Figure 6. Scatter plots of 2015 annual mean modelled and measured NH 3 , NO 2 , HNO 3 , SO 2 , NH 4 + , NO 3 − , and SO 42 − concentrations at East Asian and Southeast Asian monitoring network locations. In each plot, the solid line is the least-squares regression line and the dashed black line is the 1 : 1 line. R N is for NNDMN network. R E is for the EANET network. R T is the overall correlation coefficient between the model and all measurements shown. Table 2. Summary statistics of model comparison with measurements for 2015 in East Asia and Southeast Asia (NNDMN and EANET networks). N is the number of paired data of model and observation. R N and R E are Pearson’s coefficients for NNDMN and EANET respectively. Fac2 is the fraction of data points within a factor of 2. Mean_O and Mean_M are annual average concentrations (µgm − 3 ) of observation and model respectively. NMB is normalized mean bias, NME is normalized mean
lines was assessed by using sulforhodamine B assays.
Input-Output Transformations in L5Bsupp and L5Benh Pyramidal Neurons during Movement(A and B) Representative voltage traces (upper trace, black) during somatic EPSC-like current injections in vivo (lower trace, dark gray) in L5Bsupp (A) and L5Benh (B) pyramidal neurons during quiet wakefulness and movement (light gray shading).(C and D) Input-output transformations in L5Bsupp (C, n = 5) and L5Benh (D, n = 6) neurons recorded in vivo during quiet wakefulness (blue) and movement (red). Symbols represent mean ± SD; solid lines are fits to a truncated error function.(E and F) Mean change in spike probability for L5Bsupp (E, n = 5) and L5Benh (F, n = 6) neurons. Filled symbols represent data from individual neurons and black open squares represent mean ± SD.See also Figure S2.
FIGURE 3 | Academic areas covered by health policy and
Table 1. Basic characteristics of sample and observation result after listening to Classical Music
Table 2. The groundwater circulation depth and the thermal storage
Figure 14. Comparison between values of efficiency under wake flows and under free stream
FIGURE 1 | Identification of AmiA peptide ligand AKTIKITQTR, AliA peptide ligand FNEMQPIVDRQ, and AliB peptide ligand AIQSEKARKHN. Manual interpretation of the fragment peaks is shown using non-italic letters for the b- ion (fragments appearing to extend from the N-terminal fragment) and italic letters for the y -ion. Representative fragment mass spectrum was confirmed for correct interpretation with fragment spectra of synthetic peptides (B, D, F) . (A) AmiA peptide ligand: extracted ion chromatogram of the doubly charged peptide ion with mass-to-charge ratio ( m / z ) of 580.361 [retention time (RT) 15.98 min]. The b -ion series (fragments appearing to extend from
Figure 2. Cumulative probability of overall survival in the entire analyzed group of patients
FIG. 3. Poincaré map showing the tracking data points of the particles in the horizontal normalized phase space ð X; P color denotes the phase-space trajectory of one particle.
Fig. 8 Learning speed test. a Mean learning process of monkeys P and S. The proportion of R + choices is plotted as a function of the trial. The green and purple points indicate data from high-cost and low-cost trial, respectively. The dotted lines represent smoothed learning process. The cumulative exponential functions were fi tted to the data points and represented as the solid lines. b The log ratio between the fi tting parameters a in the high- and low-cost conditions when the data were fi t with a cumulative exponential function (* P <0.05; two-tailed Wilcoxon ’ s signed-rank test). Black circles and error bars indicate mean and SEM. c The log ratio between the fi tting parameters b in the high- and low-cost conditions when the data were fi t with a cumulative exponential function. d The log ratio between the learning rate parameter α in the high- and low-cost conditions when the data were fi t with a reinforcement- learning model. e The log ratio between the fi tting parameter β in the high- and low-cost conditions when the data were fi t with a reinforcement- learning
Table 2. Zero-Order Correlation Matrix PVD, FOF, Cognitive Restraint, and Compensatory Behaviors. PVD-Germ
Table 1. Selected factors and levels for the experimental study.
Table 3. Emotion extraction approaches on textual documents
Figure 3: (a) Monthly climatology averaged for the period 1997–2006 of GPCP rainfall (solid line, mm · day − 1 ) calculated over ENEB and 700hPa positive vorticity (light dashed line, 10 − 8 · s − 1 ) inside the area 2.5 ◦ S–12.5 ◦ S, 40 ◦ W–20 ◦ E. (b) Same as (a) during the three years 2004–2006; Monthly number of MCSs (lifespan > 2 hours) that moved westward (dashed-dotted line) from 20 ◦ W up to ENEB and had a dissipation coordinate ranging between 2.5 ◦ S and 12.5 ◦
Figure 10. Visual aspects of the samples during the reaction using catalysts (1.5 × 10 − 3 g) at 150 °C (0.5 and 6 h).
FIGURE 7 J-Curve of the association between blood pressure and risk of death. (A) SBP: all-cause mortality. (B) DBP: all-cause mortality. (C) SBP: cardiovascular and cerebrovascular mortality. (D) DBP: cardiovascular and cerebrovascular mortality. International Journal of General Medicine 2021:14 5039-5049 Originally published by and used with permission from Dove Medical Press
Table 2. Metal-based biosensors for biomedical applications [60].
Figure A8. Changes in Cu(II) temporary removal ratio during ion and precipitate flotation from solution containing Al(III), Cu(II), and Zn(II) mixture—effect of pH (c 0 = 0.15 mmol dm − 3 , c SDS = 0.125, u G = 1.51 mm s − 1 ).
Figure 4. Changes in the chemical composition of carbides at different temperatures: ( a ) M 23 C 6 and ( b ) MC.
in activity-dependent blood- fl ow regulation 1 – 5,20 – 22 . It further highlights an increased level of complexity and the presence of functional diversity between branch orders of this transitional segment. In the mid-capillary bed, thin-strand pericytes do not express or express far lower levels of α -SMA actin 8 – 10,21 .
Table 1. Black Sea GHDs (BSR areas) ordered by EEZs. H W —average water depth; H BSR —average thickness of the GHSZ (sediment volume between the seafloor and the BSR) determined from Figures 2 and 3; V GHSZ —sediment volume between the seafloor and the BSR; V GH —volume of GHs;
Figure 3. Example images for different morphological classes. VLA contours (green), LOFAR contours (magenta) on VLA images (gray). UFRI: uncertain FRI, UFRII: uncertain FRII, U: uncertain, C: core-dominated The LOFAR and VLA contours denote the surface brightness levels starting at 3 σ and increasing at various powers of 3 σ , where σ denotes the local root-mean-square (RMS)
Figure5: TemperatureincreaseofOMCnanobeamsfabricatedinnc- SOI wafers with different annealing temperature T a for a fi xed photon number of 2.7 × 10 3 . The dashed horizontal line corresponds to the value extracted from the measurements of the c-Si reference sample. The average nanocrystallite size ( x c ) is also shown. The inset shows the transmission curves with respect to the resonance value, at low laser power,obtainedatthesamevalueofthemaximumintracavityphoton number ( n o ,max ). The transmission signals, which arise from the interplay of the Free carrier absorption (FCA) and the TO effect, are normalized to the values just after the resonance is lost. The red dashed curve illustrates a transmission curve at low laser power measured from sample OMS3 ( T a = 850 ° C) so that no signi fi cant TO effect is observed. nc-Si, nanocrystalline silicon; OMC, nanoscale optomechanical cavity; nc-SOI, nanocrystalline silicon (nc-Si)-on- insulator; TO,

************

- **What is needed**: Show, from the entries above, every line that includes the string "probability".

- **Output for this task**:
Input-Output Transformations in L5Bsupp and L5Benh Pyramidal Neurons during Movement(A and B) Representative voltage traces (upper trace, black) during somatic EPSC-like current injections in vivo (lower trace, dark gray) in L5Bsupp (A) and L5Benh (B) pyramidal neurons during quiet wakefulness and movement (light gray shading).(C and D) Input-output transformations in L5Bsupp (C, n = 5) and L5Benh (D, n = 6) neurons recorded in vivo during quiet wakefulness (blue) and movement (red). Symbols represent mean ± SD; solid lines are fits to a truncated error function.(E and F) Mean change in spike probability for L5Bsupp (E, n = 5) and L5Benh (F, n = 6) neurons. Filled symbols represent data from individual neurons and black open squares represent mean ± SD.See also Figure S2.
Figure 2. Cumulative probability of overall survival in the entire analyzed group of patients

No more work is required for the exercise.